What I'd like to know is:

  • Why is the named pipe approach I'm doing slower?
  • Can it be made faster with some system level configuration or file control?

This is the C program:

#include <unistd.h>
#include <string.h>
#include <stdio.h>

int main() {
    const int size = 65536;
    char buf[size];
    memset(buf, 0, size);
    while (1) {
        if (write(1, buf, size) != size) {
            fprintf(stderr, "bad\n");
        }
    }
    return 0;
}

I've verified the most I can write before an anonymous pipe gets blocked is 65536 (M=0; while printf A; do >&2 printf "\r$((++M)) B"; done | sleep 999)


Solution

  • In macOS (14.4.1), fifo pipes are ultimately AF_UNIX sockets and their limits are dictated by https://github.com/apple-oss-distributions/xnu/blob/94d3b452840153a99b38a3a9659680b2a006908e/bsd/kern/uipc_proto.c#L84-L92 and https://github.com/apple-oss-distributions/xnu/blob/94d3b452840153a99b38a3a9659680b2a006908e/bsd/kern/uipc_usrreq.c#L920-L933 where at the time of this writing, the buffer size on receive and send of a streaming socket (SOCK_STREAM) is #define PIPSIZ 8192. Anonymous pipes are not the same concept and from testing, they appear to have a buffer size that is at least 65536, which is 8x PIPSIZ.

    From running dtrace on the writer side, it appears each write syscall does return with 65536, but I believe because the read buffer is constrained to 8192. So we will end up paying the cost of context switching on the reader side getting 8192 bytes from read in the kernel, returning to the user, and calling read again. So while the write side is in the kernel writing those 65536 bytes (which mind you, is saving us some context switching, so that's nice), the read side has no choice but to keep switching back and forth.

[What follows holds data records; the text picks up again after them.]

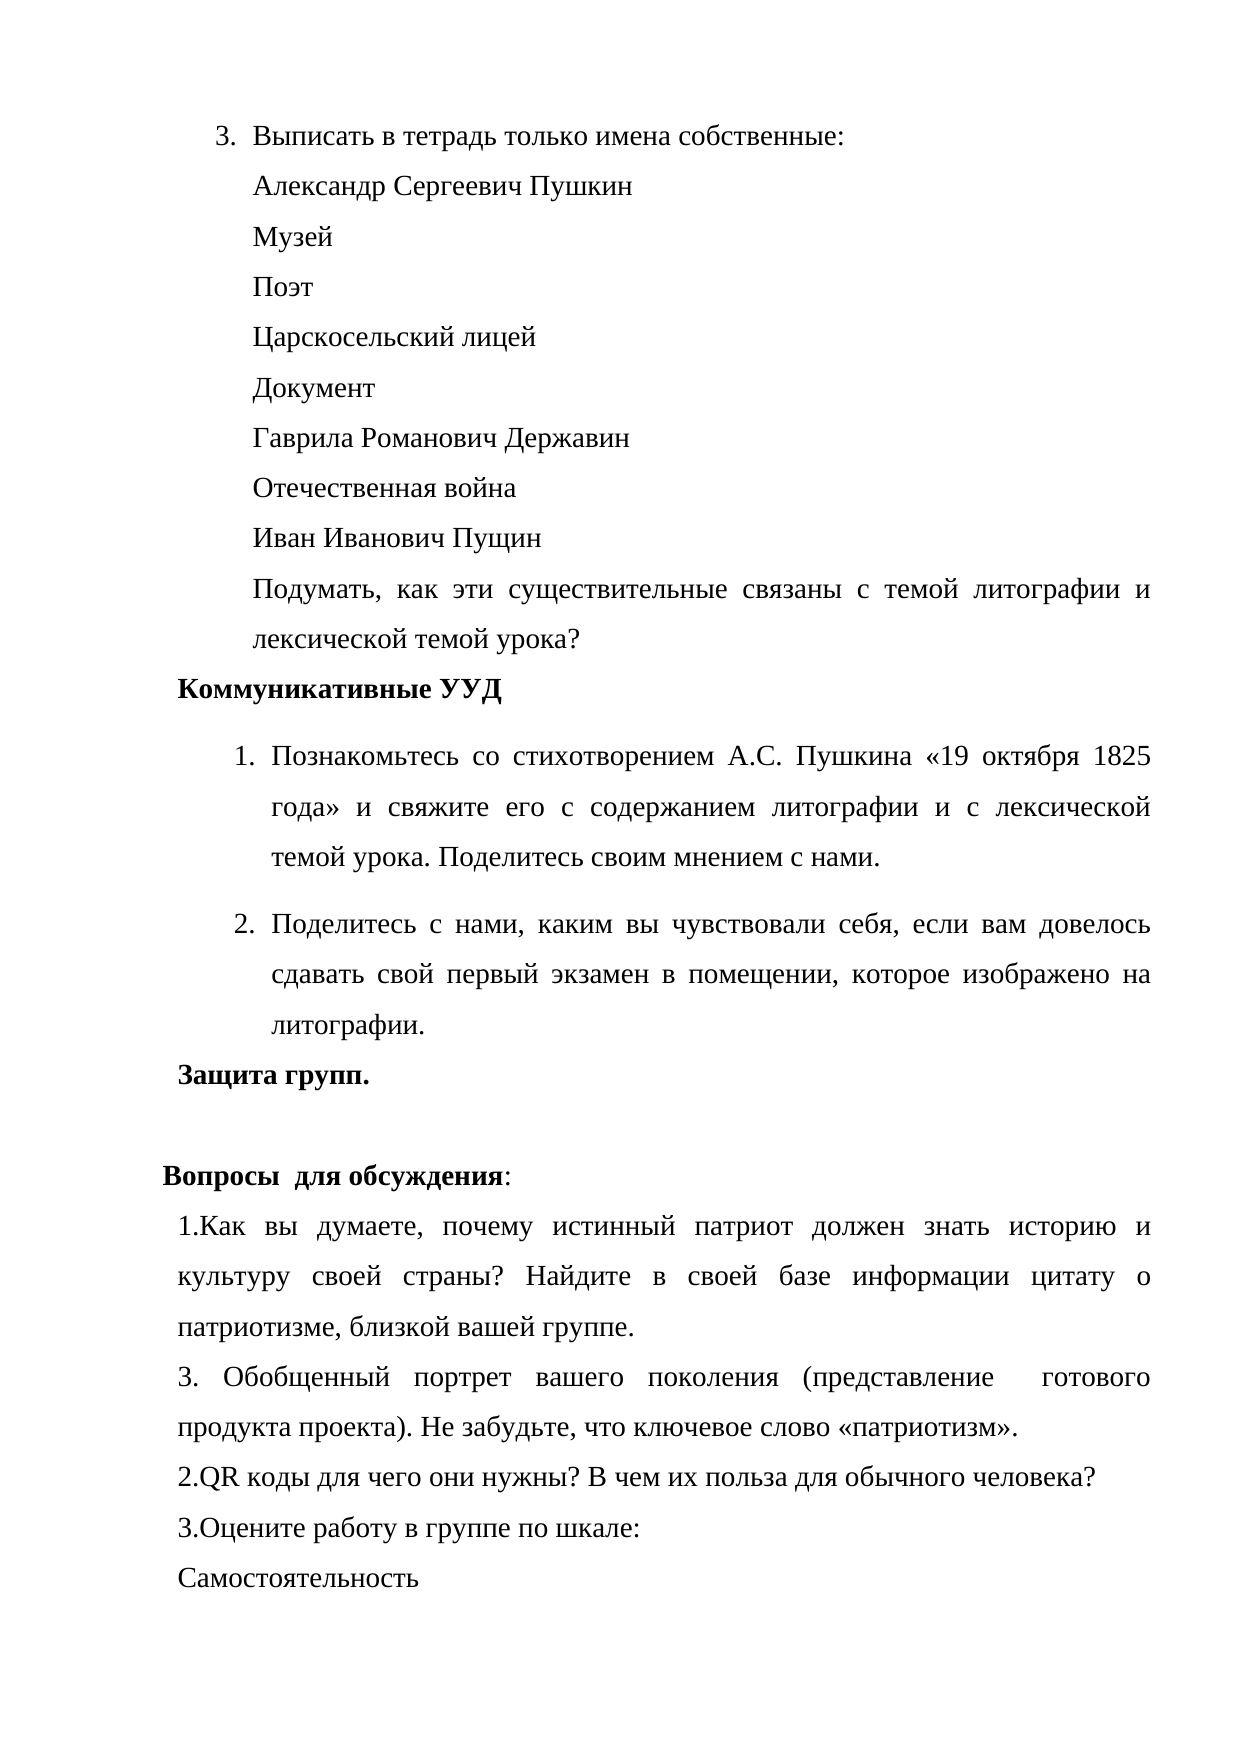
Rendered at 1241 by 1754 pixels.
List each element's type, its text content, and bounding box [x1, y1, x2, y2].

text Вопросы для обсуждения: [162, 1158, 1152, 1191]
text Документ [252, 370, 1152, 403]
list Выписать в тетрадь только имена собственные: [215, 118, 1152, 152]
text Музей [252, 219, 1152, 252]
text Самостоятельность [177, 1560, 1152, 1594]
text 2.QR коды для чего они нужны? В чем их польза для обычного человека? [177, 1459, 1152, 1493]
text 3. Обобщенный портрет вашего поколения (представление готового продукта проекта). Не забудьте, что ключевое слово «патриотизм». [177, 1359, 1152, 1443]
text 3.Оцените работу в группе по шкале: [177, 1510, 1152, 1543]
text Гаврила Романович Державин [252, 420, 1152, 453]
text Царскосельский лицей [252, 319, 1152, 353]
text Подумать, как эти существительные связаны с темой литографии и лексической темой урока? [252, 571, 1152, 655]
text Защита групп. [162, 1057, 1152, 1091]
text Поэт [252, 269, 1152, 303]
list Познакомьтесь со стихотворением А.С. Пушкина «19 октября 1825 года» и свяжите его с содержанием литографии и с лексической темой урока. Поделитесь своим мнением с нами. [233, 738, 1152, 873]
text 1.Как вы думаете, почему истинный патриот должен знать историю и культуру своей страны? Найдите в своей базе информации цитату о патриотизме, близкой вашей группе. [177, 1208, 1152, 1342]
text Отечественная война [252, 470, 1152, 504]
text Александр Сергеевич Пушкин [252, 168, 1152, 202]
list Поделитесь с нами, каким вы чувствовали себя, если вам довелось сдавать свой первый экзамен в помещении, которое изображено на литографии. [233, 906, 1152, 1040]
text Коммуникативные УУД [177, 672, 1152, 705]
text Иван Иванович Пущин [252, 521, 1152, 554]
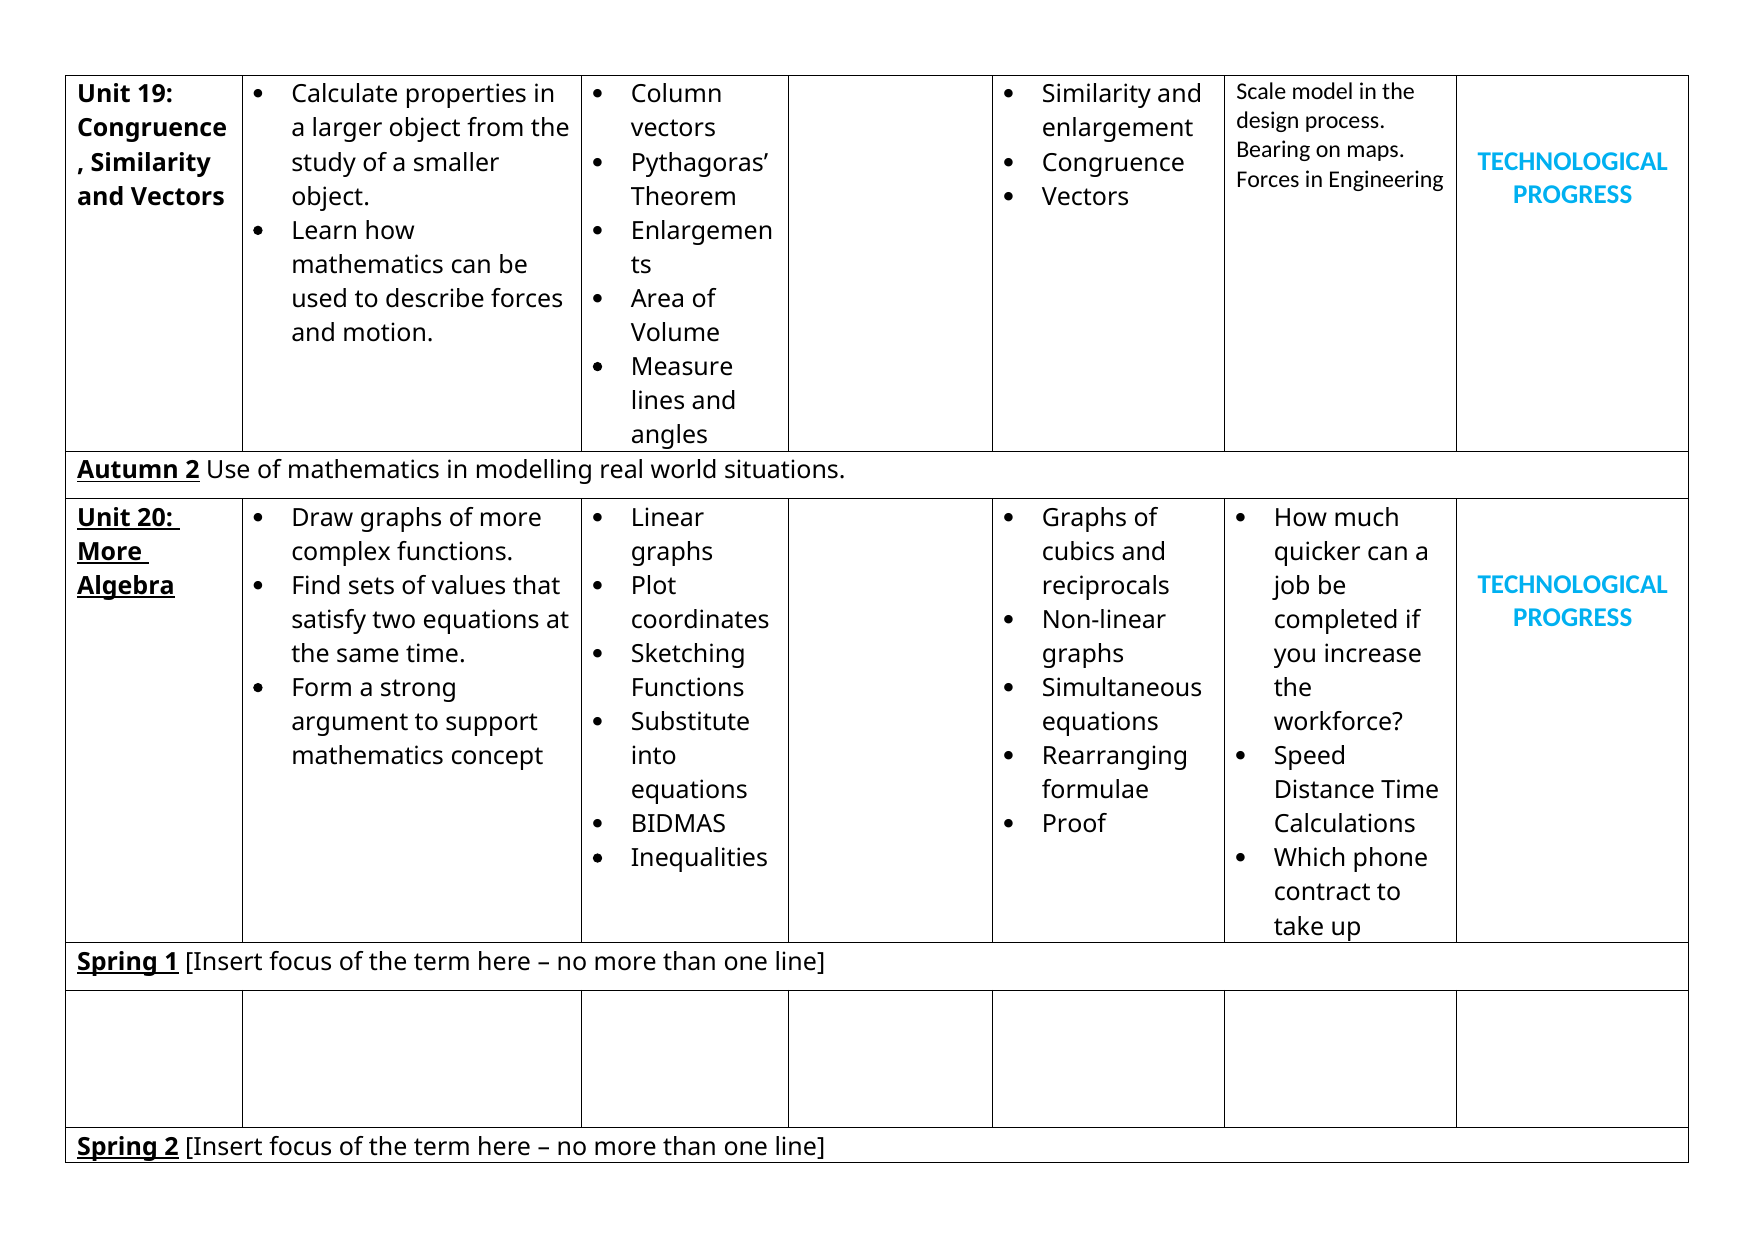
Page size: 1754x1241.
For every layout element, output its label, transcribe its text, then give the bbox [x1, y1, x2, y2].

    In terms of how to increase this number or change some flags, I haven't been able to find out how since the soreceive method that uipc calls doesn't seem to accept any user set IO flags. As a workaround, you could introduce some forking with a pipe pair created in process to share between the reader and writer, but that may be too contrived.

    Notes:

    • The XNU code wasn't that easy for me to read and I may be wrong about my assumption of what kind of vnode file is being created and which functions are called, but the empirical data supports my theory so far.
    • I am also not sure why the soreceive returns immediately when the writer still has data to push into the buffer but it may have to do with locking the data structure down and possibly timing/multi-threading as well.